Tim Thuc Le, Ph.D., Assistant Professor, & Yasuyo Urasaki, Ph.D., Postdoctoral Research Associate, Department of Biomedical Sciences, College of Medicine, Roseman University. Project: Identification of novel biomarkers of different forms of fatty liver disease (high-fat diet-induced, genetic mutation-induced, drug-induced) using the cIEF NanoPro 1000 system (see Publications and Patent application).
Oscar B. Goodman, Jr., M.D., Ph.D., Associate Professor, Department of Internal Medicine, College of Medicine, Roseman University of Health Sciences, and Clinical Oncologist, Comprehensive Cancer Centers of Nevada (CCCN), Las Vegas & Henderson, NV. Collaboration between Dr. Goodman and Dr. Fiscus first began when Dr. Fiscus was asked to serve as the Mentor on two of Dr. Goodman's grants, a Department of Defense grant and an American Cancer Society grant, while Dr. Fiscus was the Director of Cancer Molecular Biology and Dr.
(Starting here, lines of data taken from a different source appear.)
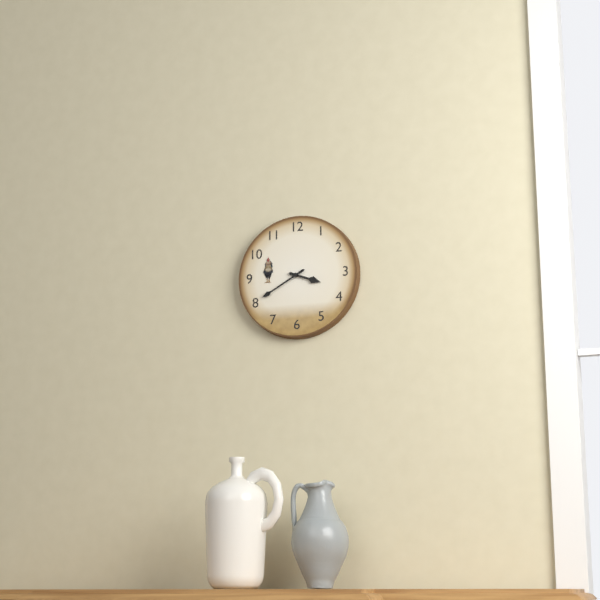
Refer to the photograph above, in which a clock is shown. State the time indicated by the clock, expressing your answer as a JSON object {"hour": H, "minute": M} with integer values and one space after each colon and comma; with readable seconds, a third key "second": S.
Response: {"hour": 3, "minute": 40}
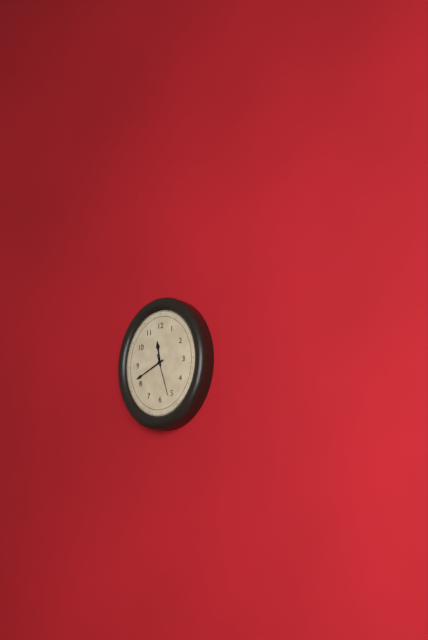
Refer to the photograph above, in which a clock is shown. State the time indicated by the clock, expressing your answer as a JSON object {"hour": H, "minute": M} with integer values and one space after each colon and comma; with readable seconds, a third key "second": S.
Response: {"hour": 11, "minute": 41}
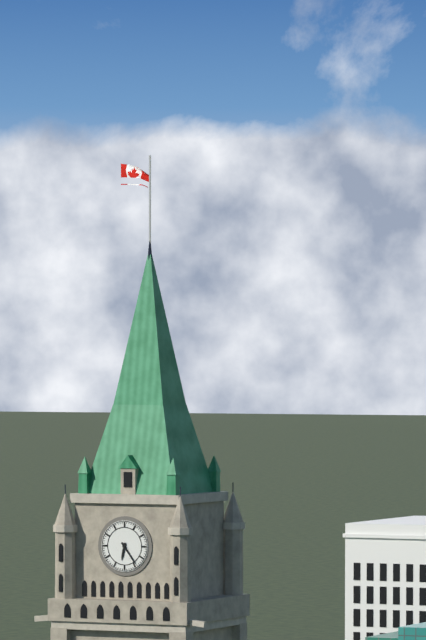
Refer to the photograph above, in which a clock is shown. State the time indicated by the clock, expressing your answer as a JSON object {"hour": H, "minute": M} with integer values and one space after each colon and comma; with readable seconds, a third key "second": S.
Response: {"hour": 6, "minute": 24}
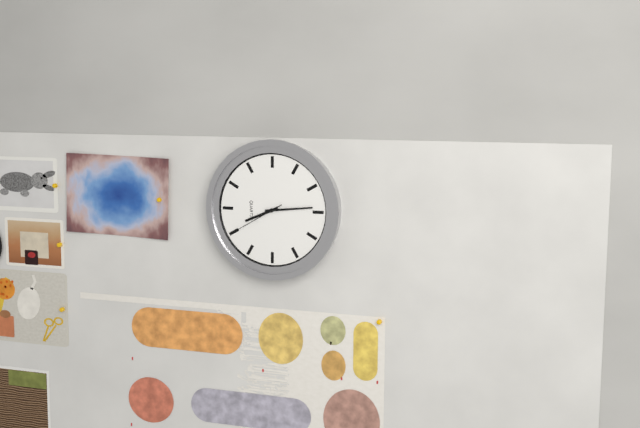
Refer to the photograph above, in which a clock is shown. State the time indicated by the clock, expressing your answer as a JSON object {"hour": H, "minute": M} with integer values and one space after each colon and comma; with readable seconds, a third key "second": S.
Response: {"hour": 8, "minute": 14, "second": 40}
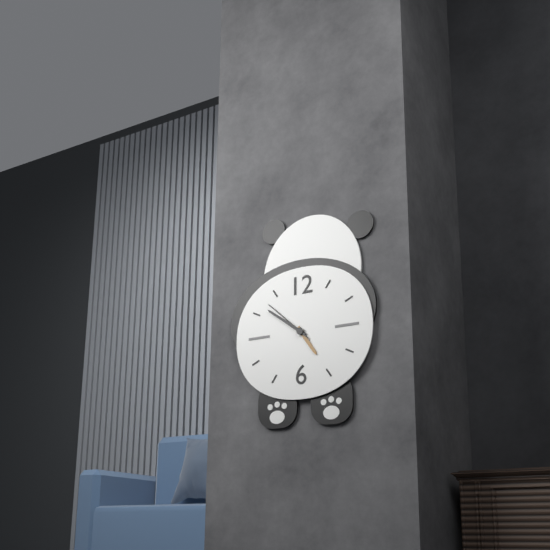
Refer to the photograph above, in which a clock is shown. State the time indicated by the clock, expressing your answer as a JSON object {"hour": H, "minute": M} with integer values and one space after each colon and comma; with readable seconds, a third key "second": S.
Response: {"hour": 4, "minute": 51, "second": 52}
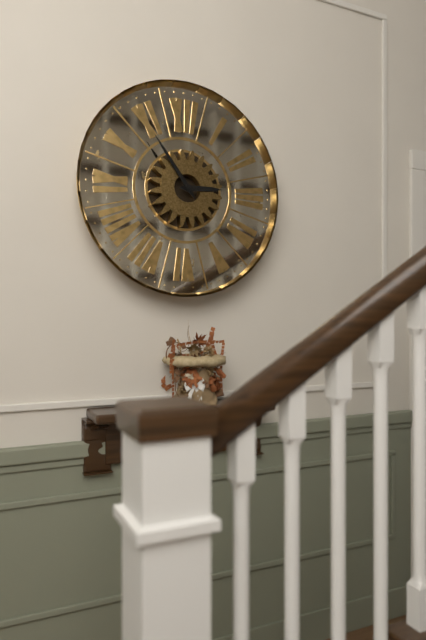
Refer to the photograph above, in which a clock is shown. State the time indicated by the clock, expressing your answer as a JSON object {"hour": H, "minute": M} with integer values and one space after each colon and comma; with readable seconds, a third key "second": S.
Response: {"hour": 2, "minute": 54}
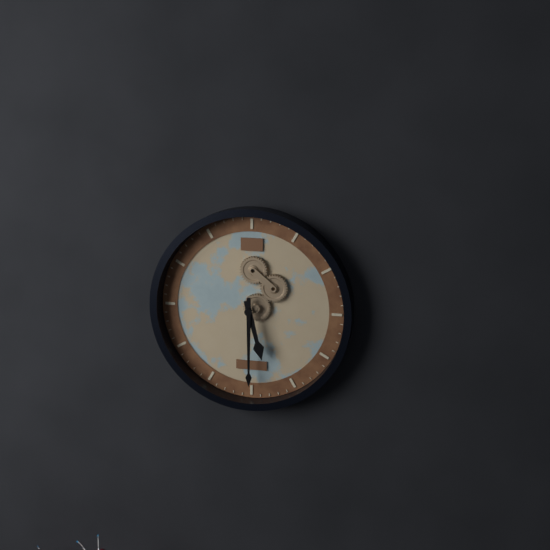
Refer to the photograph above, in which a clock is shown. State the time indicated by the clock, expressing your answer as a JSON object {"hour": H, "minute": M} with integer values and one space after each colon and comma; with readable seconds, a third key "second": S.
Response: {"hour": 5, "minute": 30}
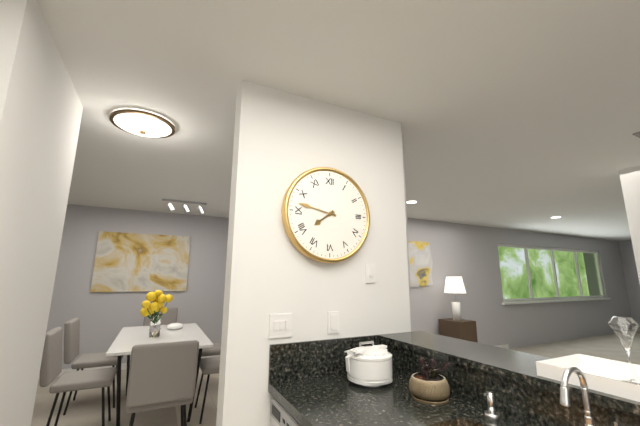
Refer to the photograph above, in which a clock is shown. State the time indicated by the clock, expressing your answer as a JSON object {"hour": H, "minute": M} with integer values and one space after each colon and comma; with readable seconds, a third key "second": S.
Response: {"hour": 7, "minute": 47}
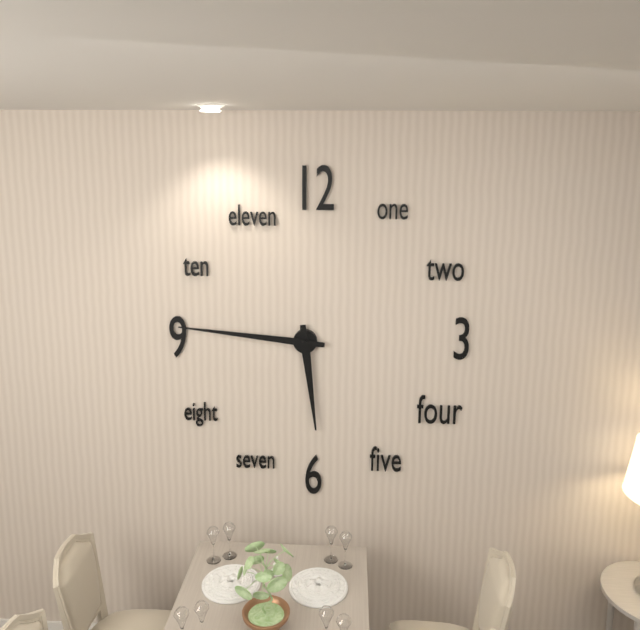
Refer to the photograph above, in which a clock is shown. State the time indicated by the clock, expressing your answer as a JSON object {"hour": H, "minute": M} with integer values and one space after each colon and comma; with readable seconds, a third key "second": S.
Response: {"hour": 5, "minute": 46}
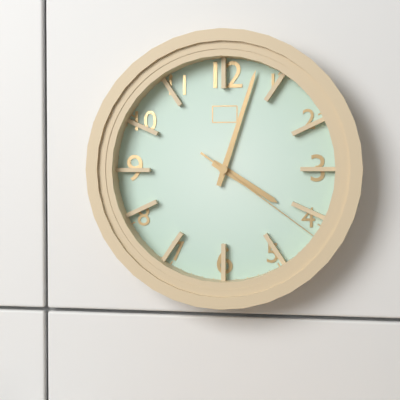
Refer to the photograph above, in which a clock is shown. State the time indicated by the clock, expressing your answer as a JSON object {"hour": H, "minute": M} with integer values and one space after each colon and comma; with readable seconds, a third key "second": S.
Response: {"hour": 4, "minute": 3, "second": 21}
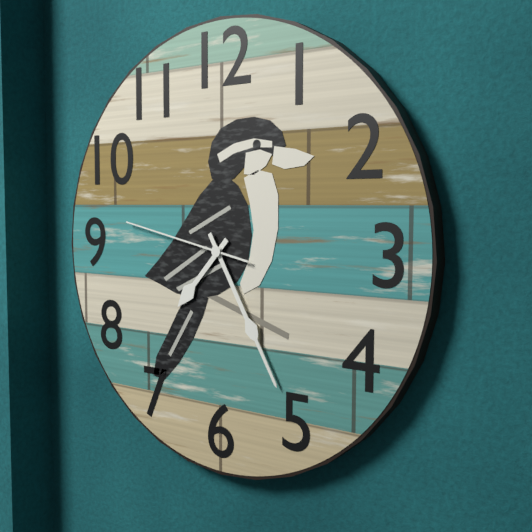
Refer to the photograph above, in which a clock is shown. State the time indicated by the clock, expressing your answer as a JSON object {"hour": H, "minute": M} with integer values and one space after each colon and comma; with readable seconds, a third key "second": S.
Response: {"hour": 7, "minute": 25, "second": 47}
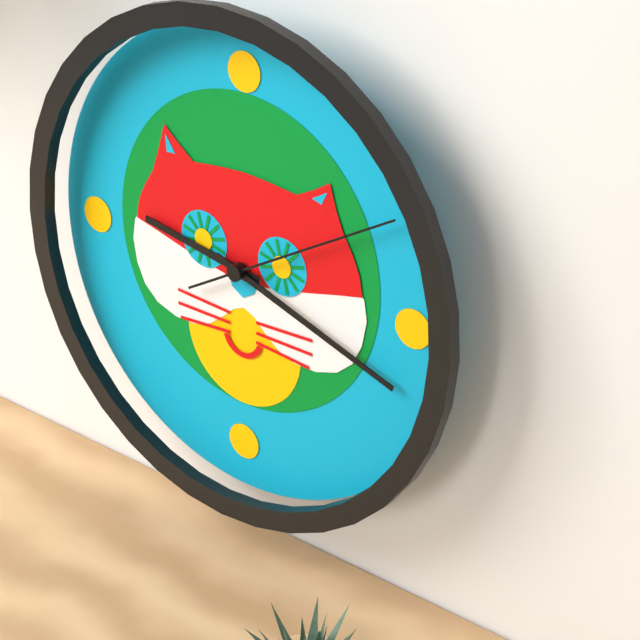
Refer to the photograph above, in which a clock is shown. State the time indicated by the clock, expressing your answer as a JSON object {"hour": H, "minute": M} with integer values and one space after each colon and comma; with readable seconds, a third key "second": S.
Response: {"hour": 9, "minute": 18, "second": 10}
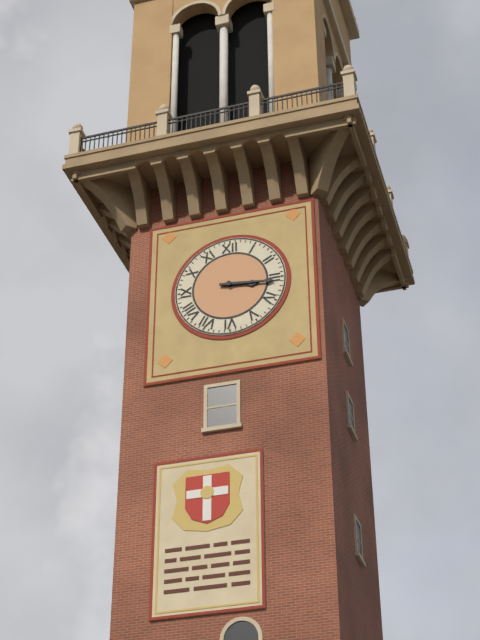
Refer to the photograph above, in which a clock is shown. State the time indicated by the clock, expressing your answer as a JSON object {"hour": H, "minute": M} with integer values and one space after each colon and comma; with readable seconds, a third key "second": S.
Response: {"hour": 3, "minute": 16}
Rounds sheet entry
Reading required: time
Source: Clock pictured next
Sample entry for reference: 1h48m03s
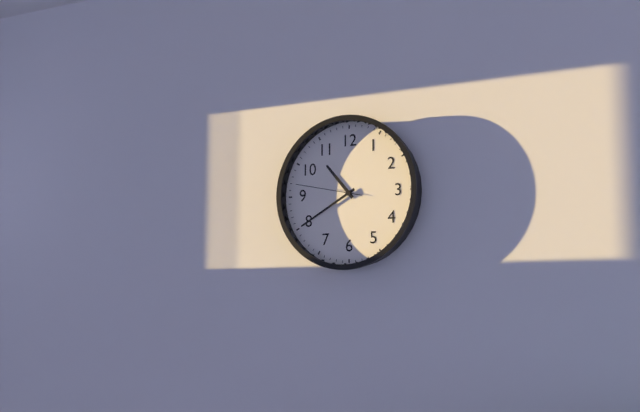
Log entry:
10h40m47s
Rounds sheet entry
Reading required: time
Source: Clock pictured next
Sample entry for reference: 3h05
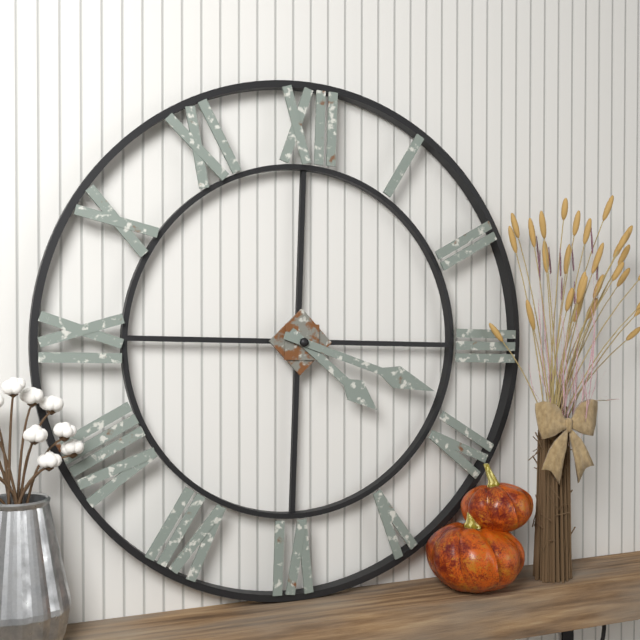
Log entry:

Goodman was a Scientist and Clinician at the Nevada Cancer Institute (NVCI), 2007 - 2010. During this time, the Fiscus Lab was instrumental in helping Dr. Goodman set up his research lab at NVCI, with the Fiscus Lab manager, Mary G. Johlfs, helping to train the early technicians in Dr. Goodman's lab. After leaving NVCI and joining Roseman University of Health Sciences, Dr. Fiscus recruited Dr. Goodman and his two lab members, Dr. Rajana Mita and Dr. Olivia Chao, to join Roseman University to continue their research efforts.